En Syrie, personne ne pourra oser dire qu'il ne savait pas. Nous sommes saturés d'informations précises et détaillées sur les crimes en cours, mais nos dirigeants ont décidé consciemment ou tacitement de ne pas en tirer toutes les conséquences. Et comme l'opinion, même la mieux intentionnée, a le plus grand mal à s'y retrouver dans ce déluge macabre de sinistres bilans, la résultante de ce grand trouble est la passivité internationale face à un des scandales de ce temps.

Mon premier séjour en Syrie remonte à 1980. Historien et arabisant, j'ai vécu de longues années dans ce pays, que j'ai parcouru en tous sens et que j'ai visité régulièrement. Observateur attentif des protestations dans le monde arabe, j'ai suivi jour après jour la révolution syrienne, dans ses dimensions pacifique, puis militaire. Et je peux affirmer qu'aucune contestation ne s'est donnée à voir sur ce plan, contrainte qu'elle était d'organiser son information alternative, face aux coups méthodiquement portés par le régime à toute couverture médiatique indépendante.

J'en suis venu à recevoir des dizaines de documents bruts chaque jour, source irremplaçable et exceptionnelle, à condition de savoir décrypter et mettre en perspective une telle masse de données. Ces images sont souvent insoutenables et je me suis bien gardé, par exemple, de diffuser les enregistrements atroces des charniers découverts à Daraya lorsque, en août dernier, j'ai dénoncé les massacres perpétrés par les nervis d'Assad dans cette banlieue de Damas. J'ai aussi recueilli très tôt les preuves irréfutables d'exactions répétées de la guérilla syrienne, que j'ai d'emblée stigmatisées comme des crimes de guerre.

À la veille de Noël, j'ai ainsi reçu ces deux vidéos de victimes civiles de gaz incapacitant, dans le quartier rebelle de Bayyada, à Homs. Je ne les ai pas plus retransmises que des documents antérieurs, tous d'une extrême brutalité. Les Syriens eux-mêmes n'y voyaient qu'une escalade de plus dans l'horreur, après les tueries à l'arme blanche, le bombardement d'écoles et d'hôpitaux, le pilonnage des files d'attente devant les boulangeries.

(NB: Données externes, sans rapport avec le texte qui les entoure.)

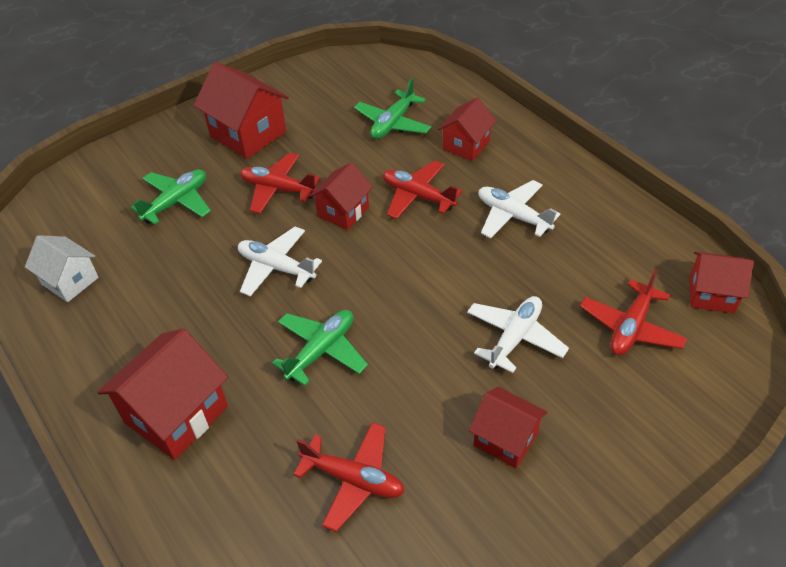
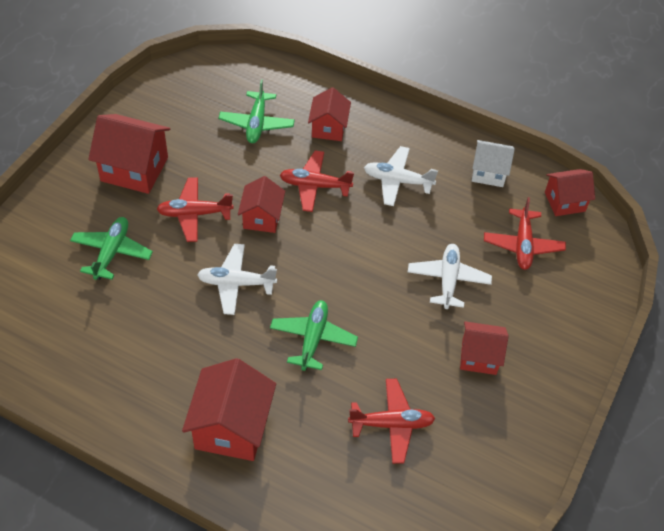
camera: 30 degrees left, 5 degrees up
(70, 281) = (65, 353): white house -> white house (489, 173)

Lorsque Le Monde a, le 19 janvier, confirmé cet usage d'armes chimiques, sur la foi des services de renseignements occidentaux, j'avoue ne pas avoir été surpris. Je suis en revanche demeuré sans voix quand des dirigeants de ces mêmes pays ont cru bon de nier la réalité de ces crimes. Personne ne peut pourtant plus dire à propos de la Syrie: je ne savais pas.